Inherited metabolic diseases (IMDs) pose a particular challenge to diagnosis. Although individually rare, improved diagnostics and greater awareness have shown that the incidence is much greater than previously thought. The commonest disorders such as phenylketonuria and medium chain acyl-coA dehydrogenase deficiency (MCADD) have an incidence of approximately 1 in 10 000; however, collectively, all IMDs have an incidence of <1 in 1000.1 It is important to make IMD diagnoses because there are many effective treatments and early diagnosis greatly enhances the chance of a better outcome. The individual rarity of the IMDs means that exposure remains limited for most paediatricians unless working in a centre specialising in these disorders, and so experience and confidence in dealing with such patients may not be well developed.
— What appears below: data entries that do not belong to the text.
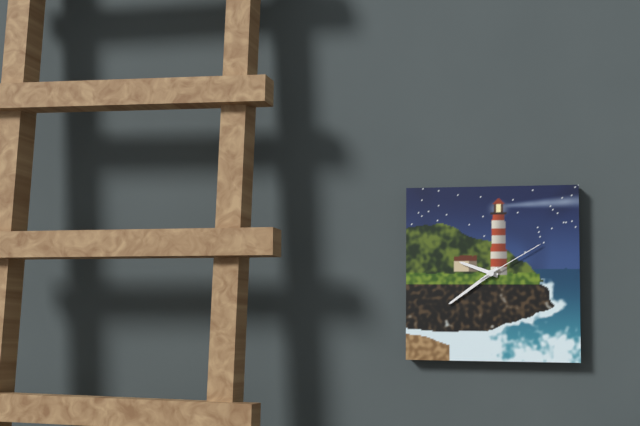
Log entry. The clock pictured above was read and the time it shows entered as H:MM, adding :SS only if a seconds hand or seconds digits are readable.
9:39:10
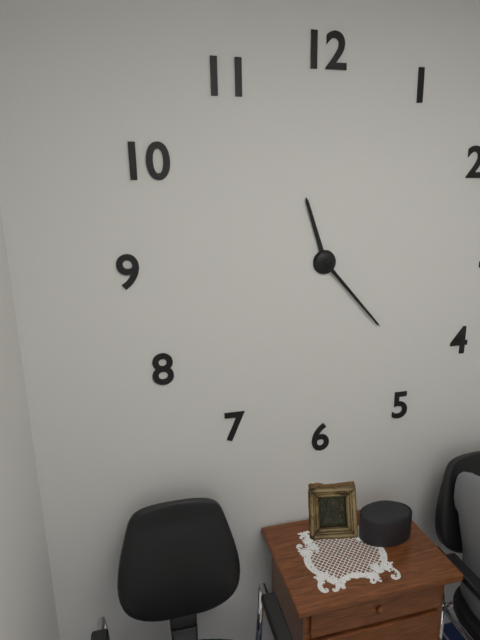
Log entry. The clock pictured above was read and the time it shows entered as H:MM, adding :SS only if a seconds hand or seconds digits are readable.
11:23
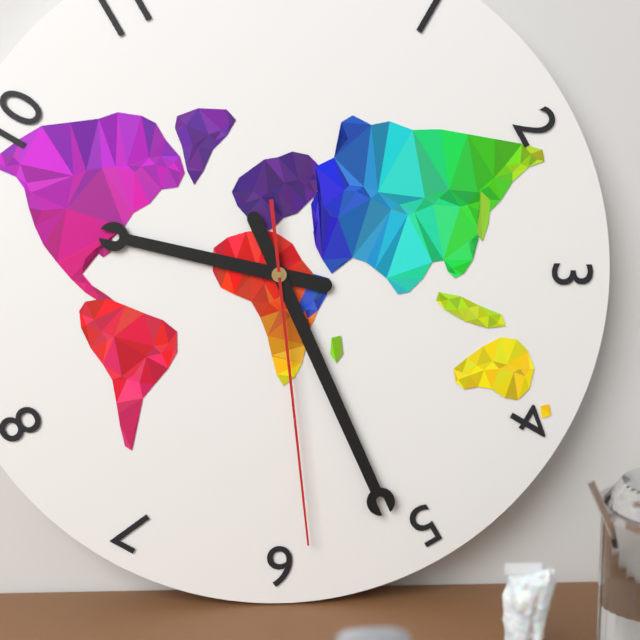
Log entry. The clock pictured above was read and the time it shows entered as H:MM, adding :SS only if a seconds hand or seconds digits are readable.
9:26:29
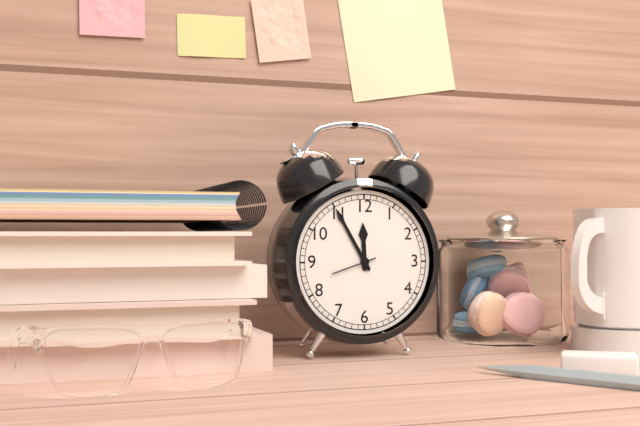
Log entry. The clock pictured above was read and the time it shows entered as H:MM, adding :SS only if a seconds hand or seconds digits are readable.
11:55
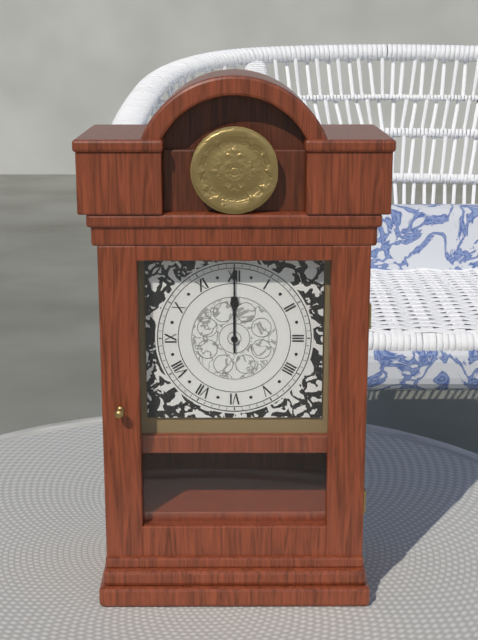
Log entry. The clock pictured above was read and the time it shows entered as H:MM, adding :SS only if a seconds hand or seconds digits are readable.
12:00
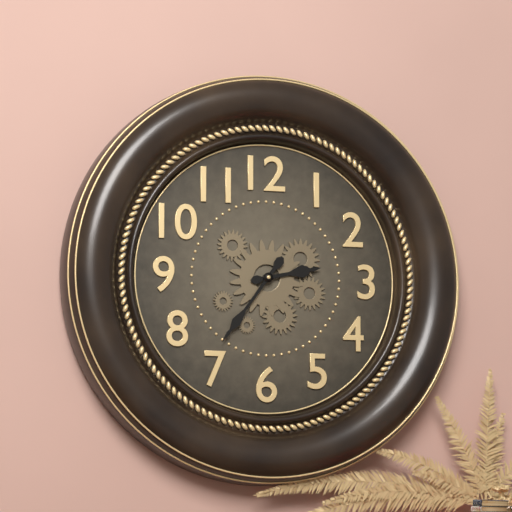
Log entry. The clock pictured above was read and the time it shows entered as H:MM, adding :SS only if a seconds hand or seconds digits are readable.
2:36
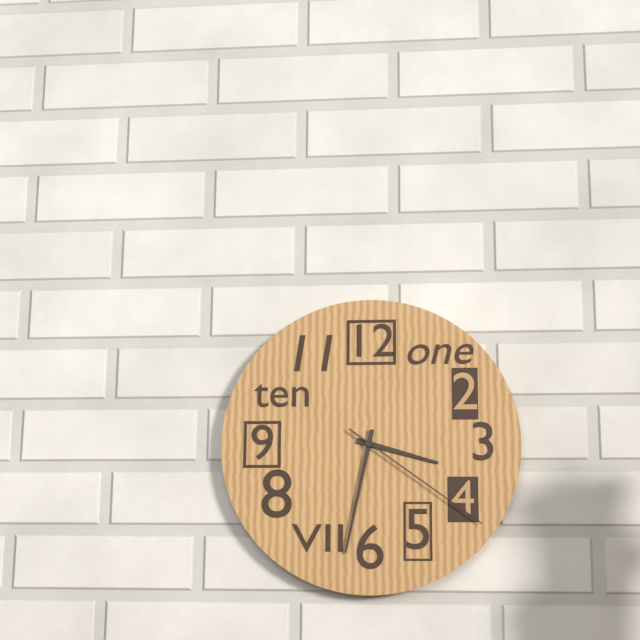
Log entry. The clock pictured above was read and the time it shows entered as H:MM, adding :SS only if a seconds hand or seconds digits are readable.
3:32:21
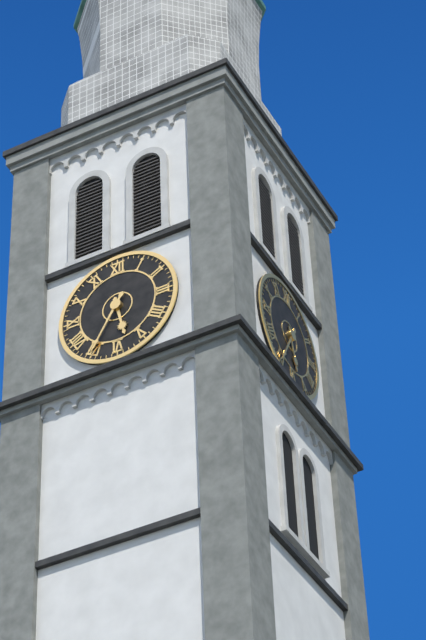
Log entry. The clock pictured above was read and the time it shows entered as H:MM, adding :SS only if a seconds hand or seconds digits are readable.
5:35
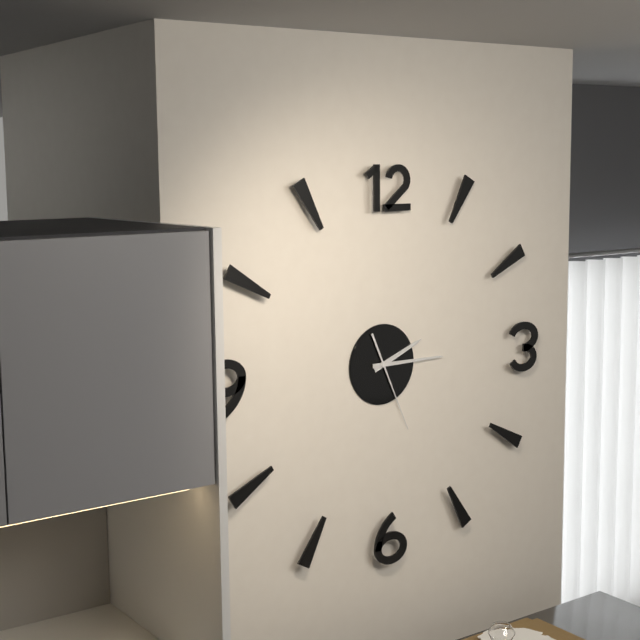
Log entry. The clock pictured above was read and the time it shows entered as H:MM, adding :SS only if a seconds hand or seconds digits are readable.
2:15:26
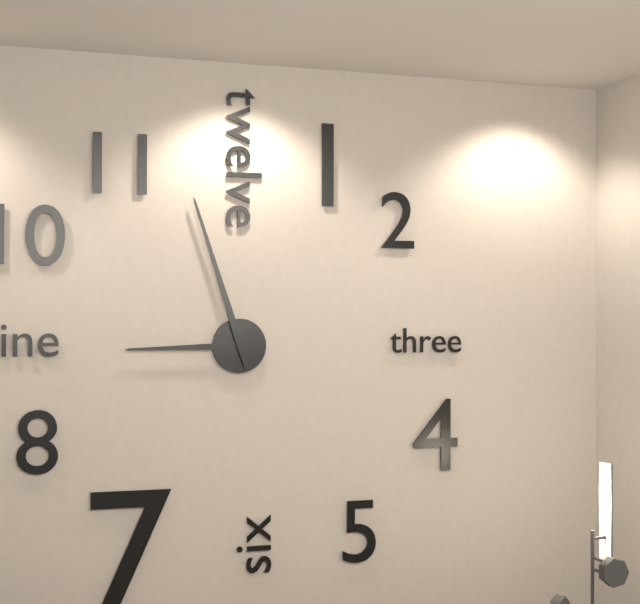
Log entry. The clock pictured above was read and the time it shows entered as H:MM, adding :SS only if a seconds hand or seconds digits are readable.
8:57
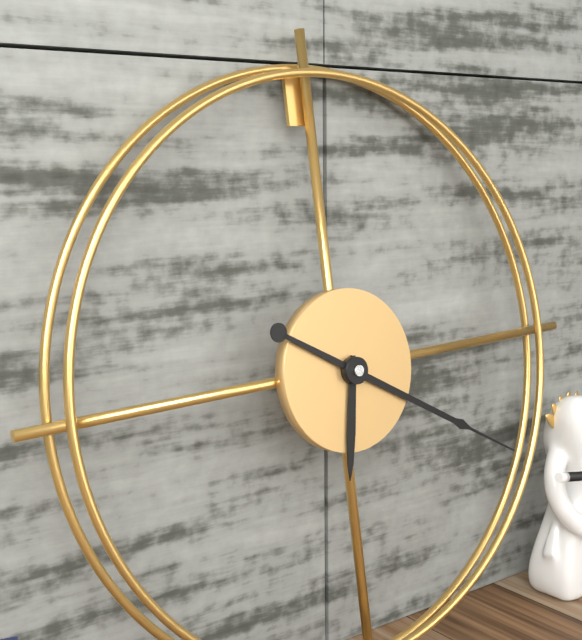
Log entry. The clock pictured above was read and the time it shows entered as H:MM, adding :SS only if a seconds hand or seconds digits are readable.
6:20
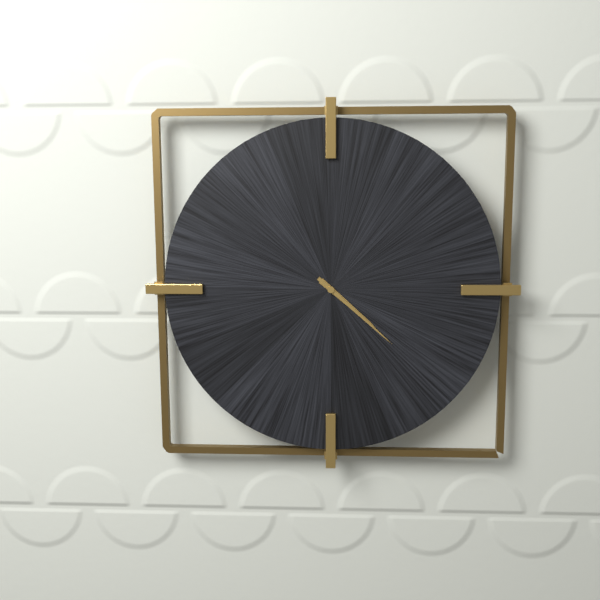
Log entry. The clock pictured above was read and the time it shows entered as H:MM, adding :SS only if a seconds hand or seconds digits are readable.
4:22
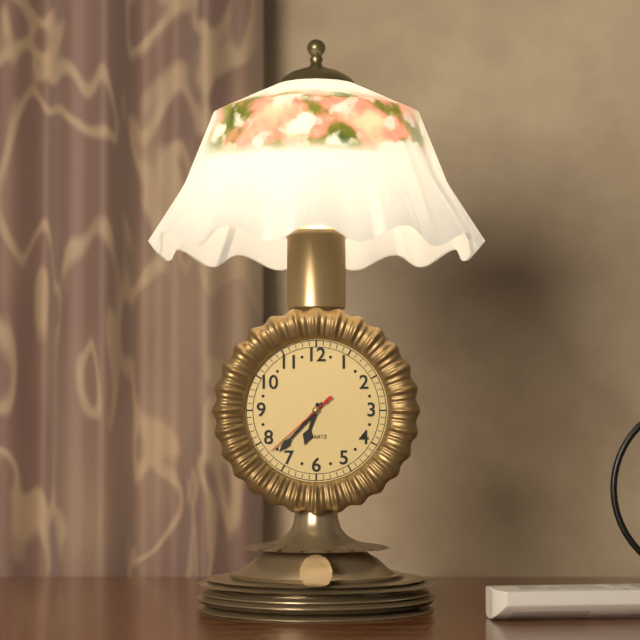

Presentations are also non-specific further increasing the chances of a diagnosis being missed. At present, a sick neonate is more likely to have multiple septic screens undertaken than a metabolic one. Infection is far commoner than an IMD presentation, but it is important to entertain the possibility of an IMD early, allowing the opportunity for effective intervention. The other difficulty is that most IMDs will not be diagnosed unless specific investigations for that disorder are undertaken. An infant with maple syrup urine disease, although very sick, will not be revealed by standard investigations. Plasma amino acids are required to reveal the diagnostic elevation of the branched chain amino acids, leucine, isoleucine and valine. Similarly, the workup of an encephalopathic child should include measurement of ammonia because this is unlikely to be picked up in any other way. It is therefore essential to develop an approach to thinking about and investigating IMDs, particularly when one considers that these patients will present initially to the local hospital rather than to the specialist centre.